This July’s trade season for the Orioles is one that provides some small hope for the future of the team even as they have a 29-73 record. Along with the hope for renewal comes the sad reality that this chance of getting better in the future comes at the expense of trading away the good, longtime Orioles. So it is with Zach Britton, moved on Tuesday night to the Yankees for three minor league pitchers.
Britton came to the Orioles from his high school in Texas, a third round pick all the way back in 2006. He had been around for so long that he was here even before Andy MacPhail came around. His first professional pitches were thrown for the rookie-level Bluefield Orioles, which have not existed since 2010.
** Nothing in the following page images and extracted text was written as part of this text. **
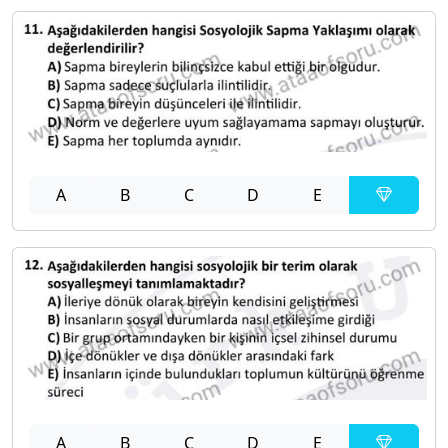
A
B
C
D
E
A
B
C
D
E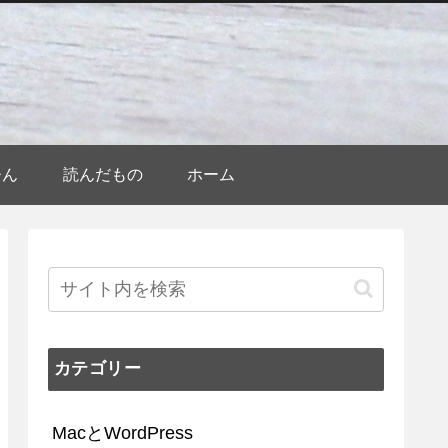
ひん
読んだもの
ホーム
カテゴリー
MacとWordPress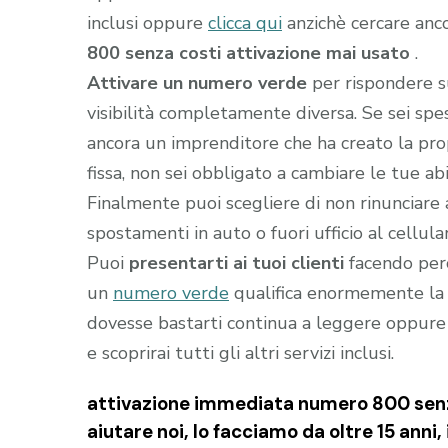
inclusi oppure
clicca qui
anzichè cercare anc
800 senza costi attivazione mai usato
.
Attivare un numero verde
per rispondere s
visibilità completamente diversa. Se sei sp
ancora un imprenditore che ha creato la prop
fissa, non sei obbligato a cambiare le tue abi
Finalmente puoi scegliere di non rinunciare 
spostamenti in auto o fuori ufficio al cellula
Puoi
presentarti ai tuoi clienti
facendo perc
un
numero verde
qualifica enormemente la t
dovesse bastarti continua a leggere oppure
e scoprirai tutti gli altri servizi inclusi.
attivazione immediata numero 800 senza
aiutare noi, lo facciamo da oltre 15 anni, i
After about a year and a half, Britton really started to gain notice as a pitching prospect with solid performance first at Delmarva and then at Frederick. It was enough that, prior to the 2010 season, he started showing up towards the bottom of top 100 prospect lists. A strong 2010 season at Bowie and Norfolk bumped him up even higher before 2011, where Britton was as high as #17 on the Baseball Prospectus list.
That promise led to an MLB debut in April of that season, despite the O’s having spent all of spring training swearing that there was no way they could call up Britton so soon. One injury to Brian Matusz and that was out the window and Britton, at age 23, was thrust into the rotation.
Yet as we know, the path to success for that era of young O’s pitcher was a fraught one, if success was ever reached at all. Britton found that success with the O’s three years later when they decided to move him to the bullpen, and it turns out this was where he was meant to be. Freed from having to pitch six innings and face the same hitters three times a game, he could just throw his sinker and throw it well and no one could do much of anything about it.
The three-year stretch that began with that 2014 conversion to the bullpen are nothing short of incredible, the kind of thing that we may never be fortunate enough to see again from a late-inning Orioles reliever. In that time, Britton pitched in 204 games and collected a save in 120 of these, with a combined 1.38 ERA and 0.909 WHIP. You could put in Britton and the game would be won soon with no drama. That’s just how it was.
This was never more apparent than in the 2016 season when Britton posted a perfect 47-for-47 in save chances. That just doesn’t happen! Bad luck, one bad night, some kind of misfortune will strike even the best closers. Almost 30% of batters struck out against him that year, and of the ones who did put the ball in play, it went on the ground 80% of the time. The only blemish that year was the time that the Orioles rather infamously did not ask him to pitch.
Do you have a particular favorite Britton memory? Out of all of his 139 saves as an Oriole, second-most in club history, it’s one from the playoffs that doesn’t even count in his total that I remember the most:
Buck Showalter ordered the intentional walk right before this that put the tying run on base and the go-ahead run at the plate, then said Britton would throw a double-play and the Orioles would clinch the series. That’s exactly what happened! Buck was a prophet that night. And so the Orioles swept the Tigers in three games where the Tigers starters had all won Cy Youngs: Max Scherzer, Justin Verlander, David Price.
Maybe all of that would have happened without Britton out there in the bullpen, but in a series marked by the meltdowns of the Tigers bullpen, it’s huge that the O’s had a near-flawless closer to lock it down. If some jabroni had blown the game after the Delmon Young double in Game 2, it would not be remembered nearly so fondly. Britton retired the Tigers 1-2-3 and locked in that legend.
Britton was drafted. He pitched. He will always be Birdland. Of the 2014 AL East-winning Orioles, just seven players remain. Of the 2012 wild card squad, for which Britton also pitched, there are only four players left.
I close by borrowing from Jack Black and AC/DC, which played as Britton warmed up in recent years: We roll tonight to the guitar bite! And for those who have rocked, we salute you.